Pull your numbers matching engine and put it in a bag. You can store it on an engine stand or under a bench. Then buy a 454 out of a light pickup and rebuild that as a 496 or bigger motor.
Big blocks are not very efficient on today's pump gas. To get anything out of them you have to increase the displacement. A Mark IV BBC can be easily stroked with a 4¼ inch stroke crank (so a 454 stroked a quarter inch to get to 496 cubes by boring it 0.060" over) and a more modern Gen V or Gen VI block can be stroked to 4½ inch to obtain a 518 cube motor. You will need a new oil pan either way as only a light truck has had a 454 under the hood since 1974. And the truck pan will not fit a car chassis (this goes for all of GMPP's 454 or 502 crate engines as they all ship with pick-up truck pans).

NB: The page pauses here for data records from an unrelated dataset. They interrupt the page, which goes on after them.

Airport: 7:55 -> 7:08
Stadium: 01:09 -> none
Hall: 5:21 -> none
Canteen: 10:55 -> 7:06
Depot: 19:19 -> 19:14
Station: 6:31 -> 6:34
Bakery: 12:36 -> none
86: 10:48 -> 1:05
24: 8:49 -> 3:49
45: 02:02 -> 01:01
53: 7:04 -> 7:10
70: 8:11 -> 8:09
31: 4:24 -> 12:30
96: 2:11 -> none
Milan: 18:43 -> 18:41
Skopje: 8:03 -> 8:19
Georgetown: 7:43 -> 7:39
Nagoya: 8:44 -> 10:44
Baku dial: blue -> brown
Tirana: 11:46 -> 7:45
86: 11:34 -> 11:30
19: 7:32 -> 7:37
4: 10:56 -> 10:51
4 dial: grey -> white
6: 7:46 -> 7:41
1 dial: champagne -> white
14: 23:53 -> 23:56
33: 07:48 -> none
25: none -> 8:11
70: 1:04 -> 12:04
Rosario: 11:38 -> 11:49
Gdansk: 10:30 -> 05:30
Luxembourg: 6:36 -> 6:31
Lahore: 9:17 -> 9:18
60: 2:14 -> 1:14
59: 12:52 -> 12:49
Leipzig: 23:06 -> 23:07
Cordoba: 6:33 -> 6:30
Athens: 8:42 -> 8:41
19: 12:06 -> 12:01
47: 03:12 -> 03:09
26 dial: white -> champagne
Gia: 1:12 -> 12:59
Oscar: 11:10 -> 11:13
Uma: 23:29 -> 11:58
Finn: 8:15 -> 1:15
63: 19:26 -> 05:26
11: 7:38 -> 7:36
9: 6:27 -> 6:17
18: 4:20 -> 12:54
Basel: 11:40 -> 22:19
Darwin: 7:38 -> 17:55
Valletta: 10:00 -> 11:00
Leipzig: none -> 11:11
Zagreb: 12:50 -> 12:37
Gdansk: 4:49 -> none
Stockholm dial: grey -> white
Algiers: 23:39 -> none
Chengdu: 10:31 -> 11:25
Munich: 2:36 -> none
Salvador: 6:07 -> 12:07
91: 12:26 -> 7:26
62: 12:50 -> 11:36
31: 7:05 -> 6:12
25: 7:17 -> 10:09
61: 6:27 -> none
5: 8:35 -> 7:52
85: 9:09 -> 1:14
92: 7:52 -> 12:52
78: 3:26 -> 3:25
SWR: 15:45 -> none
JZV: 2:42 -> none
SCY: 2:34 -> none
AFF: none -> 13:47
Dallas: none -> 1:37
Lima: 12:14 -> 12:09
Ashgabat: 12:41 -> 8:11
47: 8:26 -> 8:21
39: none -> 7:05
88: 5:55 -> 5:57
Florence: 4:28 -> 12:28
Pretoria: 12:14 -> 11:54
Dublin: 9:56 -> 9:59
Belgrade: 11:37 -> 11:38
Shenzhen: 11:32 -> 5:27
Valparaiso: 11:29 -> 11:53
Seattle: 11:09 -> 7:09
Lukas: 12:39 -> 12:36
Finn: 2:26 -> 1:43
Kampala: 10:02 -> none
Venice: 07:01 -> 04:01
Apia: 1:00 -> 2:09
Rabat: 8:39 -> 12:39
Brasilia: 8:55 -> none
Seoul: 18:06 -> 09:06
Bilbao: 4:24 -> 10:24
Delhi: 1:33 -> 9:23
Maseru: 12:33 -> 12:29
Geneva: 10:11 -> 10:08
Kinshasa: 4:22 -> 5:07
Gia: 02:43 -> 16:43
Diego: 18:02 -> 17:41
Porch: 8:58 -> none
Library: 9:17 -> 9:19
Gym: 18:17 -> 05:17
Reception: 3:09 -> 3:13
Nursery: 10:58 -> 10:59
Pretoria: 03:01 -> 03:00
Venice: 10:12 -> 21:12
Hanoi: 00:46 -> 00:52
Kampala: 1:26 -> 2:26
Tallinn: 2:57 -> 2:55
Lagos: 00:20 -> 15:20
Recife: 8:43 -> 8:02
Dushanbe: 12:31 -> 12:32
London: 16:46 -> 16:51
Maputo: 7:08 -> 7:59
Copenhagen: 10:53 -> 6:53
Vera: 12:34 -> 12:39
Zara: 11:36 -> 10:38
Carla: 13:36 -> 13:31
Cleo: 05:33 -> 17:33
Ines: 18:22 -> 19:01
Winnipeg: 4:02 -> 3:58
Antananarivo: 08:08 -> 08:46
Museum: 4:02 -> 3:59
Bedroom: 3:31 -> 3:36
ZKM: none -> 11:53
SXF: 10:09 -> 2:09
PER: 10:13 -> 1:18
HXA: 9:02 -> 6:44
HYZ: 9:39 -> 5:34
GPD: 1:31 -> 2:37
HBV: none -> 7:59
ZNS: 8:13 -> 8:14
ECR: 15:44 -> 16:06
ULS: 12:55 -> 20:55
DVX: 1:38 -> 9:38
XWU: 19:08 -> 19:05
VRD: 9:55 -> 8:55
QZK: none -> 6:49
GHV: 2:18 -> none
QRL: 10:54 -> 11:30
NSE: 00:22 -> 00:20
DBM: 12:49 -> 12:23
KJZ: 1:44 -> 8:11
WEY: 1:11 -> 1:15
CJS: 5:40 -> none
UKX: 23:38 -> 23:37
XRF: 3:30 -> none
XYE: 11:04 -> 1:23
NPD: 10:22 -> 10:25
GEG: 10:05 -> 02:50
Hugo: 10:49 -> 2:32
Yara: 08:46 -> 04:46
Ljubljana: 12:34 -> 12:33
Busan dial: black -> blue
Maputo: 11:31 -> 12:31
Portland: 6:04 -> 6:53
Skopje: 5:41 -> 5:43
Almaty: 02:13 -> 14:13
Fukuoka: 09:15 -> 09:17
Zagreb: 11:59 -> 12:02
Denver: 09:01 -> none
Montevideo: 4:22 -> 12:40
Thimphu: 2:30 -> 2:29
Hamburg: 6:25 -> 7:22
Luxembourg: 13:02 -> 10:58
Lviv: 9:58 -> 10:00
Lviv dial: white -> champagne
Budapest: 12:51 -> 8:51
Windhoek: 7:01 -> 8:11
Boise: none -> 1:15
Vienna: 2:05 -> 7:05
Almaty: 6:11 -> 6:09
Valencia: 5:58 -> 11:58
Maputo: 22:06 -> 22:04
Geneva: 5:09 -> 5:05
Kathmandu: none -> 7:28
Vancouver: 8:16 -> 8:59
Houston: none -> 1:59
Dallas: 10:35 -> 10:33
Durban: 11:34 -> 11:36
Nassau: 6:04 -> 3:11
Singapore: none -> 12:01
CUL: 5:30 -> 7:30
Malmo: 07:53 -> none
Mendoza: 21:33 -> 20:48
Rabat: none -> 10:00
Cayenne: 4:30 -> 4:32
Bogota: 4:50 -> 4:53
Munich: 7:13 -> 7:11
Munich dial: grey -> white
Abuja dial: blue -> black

You can recycle your entire top end or buy replacement aluminum heads. You want a roller cam because modern reduced ZDDP motor oil will fail; wiping the cam, if you try to use it with a flat tappet cam. If you want the cheaper flat tappet then you will be paying a lot more for ZDDP rich motor oil which usually runs $8 bucks a quart. So if you run the engine much over time you would actually save money installing a roller cam in the first place.
You can stamp the rebuilt block with your old numbers if you like them: though numbers won't make it any faster or more reliable. Your rebuilt truck engine will look just like your old 427 with the proper decals.